Here’s your PRINTABLE ST. LUCIE county 2018 general election voter’s guide! find more detailed information about the 12 Amendments on the ballot below.

amendment 1

Basic Summary:* Grants an additional $25,000 homestead exemption for homes valued over $125,000. Owners of homes worth more than $100,000 would also receive an increase in their exemption.

Recommendations:

ACLU - no recommendation

League of Women Voters of Florida - Oppose. The League has a position that “no tax sources or revenue should be specified, limited, exempted, or prohibited in the Constitution.”

On Ballot:

NO. 1 CONSTITUTIONAL AMENDMENT ARTICLE VII, SECTION6 ARTICLE XII, SECTION 37

Increased Homestead Property Tax Exemption

Proposing an amendment to the State Constitution to increase the homestead exemption by exempting the assessed valuation of homestead property greater than $100,000 and up to $125,000 for all levies other than school district levies. The amendment shall take effect January 1, 2019.

*All “Basic Summary” sections come from the League of Women Voters of Florida website here.


AMENDMENT 2

Basic Summary: Makes permanent what currently is a temporary cap of 10 percent on annual property value increases for vacation homes, apartments and commercial property, effectively limiting increases on tax bills.

Recommendations:

ACLU - no recommendation

League of Women Voters of Florida - Oppose. The League has a position that “no tax sources or revenue should be specified, limited, exempted, or prohibited in the Constitution.”

On Ballot:

NO. 2 CONSTITUTIONAL AMENDMENT ARTICLE XII, SECTION 27

Limitations on Property Tax Assessments

Proposing an amendment to the State Constitution to permanently retain provisions currently in effect, which limit property tax assessment increases on specified nonhomestead real property, except for school district taxes, to 10 percent each year. If approved, the amendment removes the scheduled repeal of such provisions in 2019 and shall take effect January 1, 2019.


AMENDMENT 3

Basic Summary: Requires approval of any new casino gambling through a citizen-initiative constitutional amendment, effectively barring the Legislature from making those gambling decisions by passing laws.

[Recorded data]

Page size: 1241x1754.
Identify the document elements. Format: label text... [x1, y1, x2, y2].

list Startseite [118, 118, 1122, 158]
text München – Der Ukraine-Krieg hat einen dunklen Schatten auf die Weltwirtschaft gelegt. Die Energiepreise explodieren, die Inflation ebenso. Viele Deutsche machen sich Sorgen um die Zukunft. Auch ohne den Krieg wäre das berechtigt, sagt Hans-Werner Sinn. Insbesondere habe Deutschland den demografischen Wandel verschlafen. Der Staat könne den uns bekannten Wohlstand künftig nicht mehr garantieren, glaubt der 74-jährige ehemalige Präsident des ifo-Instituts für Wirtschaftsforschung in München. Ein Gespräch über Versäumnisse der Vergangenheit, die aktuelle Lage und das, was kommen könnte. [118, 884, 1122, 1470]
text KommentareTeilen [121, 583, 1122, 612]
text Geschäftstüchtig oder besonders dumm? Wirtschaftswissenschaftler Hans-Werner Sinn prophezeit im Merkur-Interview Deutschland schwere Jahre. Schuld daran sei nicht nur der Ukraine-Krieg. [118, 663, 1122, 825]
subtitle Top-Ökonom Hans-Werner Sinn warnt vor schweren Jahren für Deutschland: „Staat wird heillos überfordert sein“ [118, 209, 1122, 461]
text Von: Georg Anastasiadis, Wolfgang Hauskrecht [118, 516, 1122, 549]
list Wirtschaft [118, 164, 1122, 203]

* [TASK GOAL]: Edit the passage of the voter's guide starting at "Increased Homestead Property" and ending at "amendment shall take effect January 1, 2019.", replacing "school district levies" with "municipal levies".

* [RESPONSE]:
Increased Homestead Property Tax Exemption

Proposing an amendment to the State Constitution to increase the homestead exemption by exempting the assessed valuation of homestead property greater than $100,000 and up to $125,000 for all levies other than municipal levies. The amendment shall take effect January 1, 2019.